Inflation, unemployment and all other socio-economic ailments rooted in capitalist systems bites hard and deep to common ordinary men and women of the society. Now inflation has been at higher level for almost 4 years now and petrol prices have gone up as many as 13 times in past 2 years. The capitalist class and State would like to seek solace in the fact that previous petrol price hikes saw only sporadic protests and passionate outbursts from masses without culminating into any sustained campaign against it. And it has been often cited even by few on left to present a gloomy picture of masses being passive and unresponsive.
Point often missed is democratic political framework of the nation though not representative of aspirations of masses is not entirely independent of their plight as well. For example can State be fully relaxed and unconcerned on the eve of petrol price hike? No it can’t be. And more so when it primarily deals with urban working class. It is an easy deal for the state to brutally crush down resistance of marginal sections of the society be it tribals in jungle fighting against naked loot of their precious surroundings providing them with means of survival or to gloss over suicides of reorganized peasants doomed by the introduction of neo-liberal policies in agriculture. But it is qualitatively different when it comes to urban working class. Issues of diesel and cooking gas hike are as inflammable as the products themselves. Decision on FDI in retail too is not an easy one. The sector is relatively labour intensive employing millions. Also petty- sections of society that own many of small retail businesses have significant influence at local-level politics and they can’t be wished away just like that. PFRDA bill too would be strongly opposed by trade unions.
On other front one can see an array of big projects being strongly stalled by mass protests – be it POSCO, Jaitapur or Koodankulam. While it may take longer time for these various struggles of masses against land acquisitions or inflation or for higher wages to acquire shape of mass class consciousness against capitalist system as a whole, rapidly deteriorating economic and social situation is making ordinary man’s struggle for survival more acute and continued onslaught of neo-liberal reforms could only propel him to streets to fight back his very survival. The luxury of being blissfully ignorant of these repercussions can be enjoyed by bourgeois intellectuals or columnist crying hoarse over ‘stalled’ reforms but not by by their political agents in the parliament.

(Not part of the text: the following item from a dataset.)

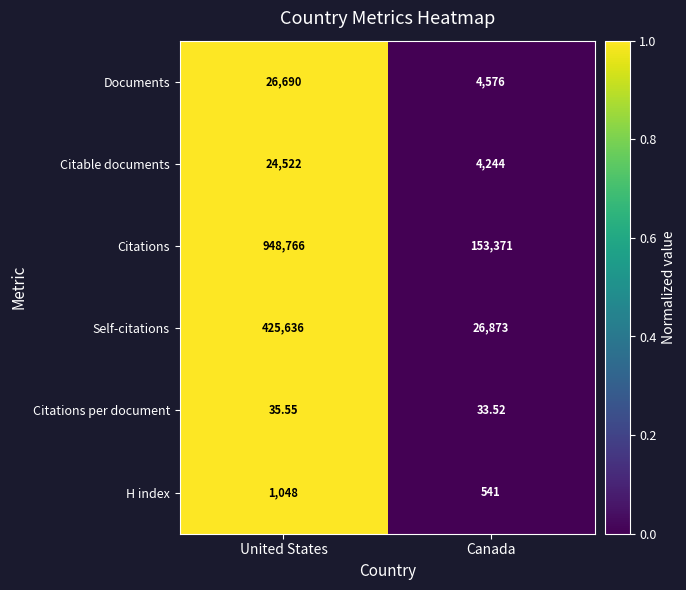

How many series are shown in this chart?

6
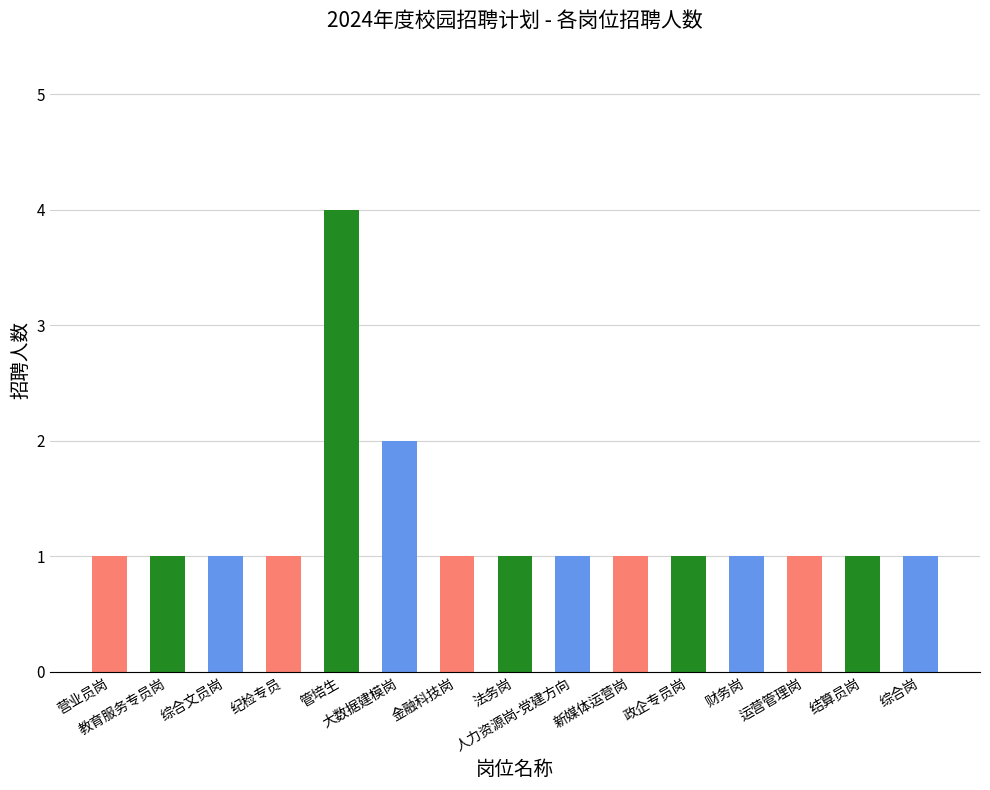

How many categories are shown in the chart?

15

While it might be little early to declare, most likely the current crisis of Indian economy could be drawn out one lasting for longer period unless there is any dramatic revival of global economy. Presently what may appear as mere contradiction between capitalism and democratic framework may soon descend into class warfare. Not fantasizing a revolution, but certainly there would be an escalation in class antagonism in the coming period and we must prepare to intervene.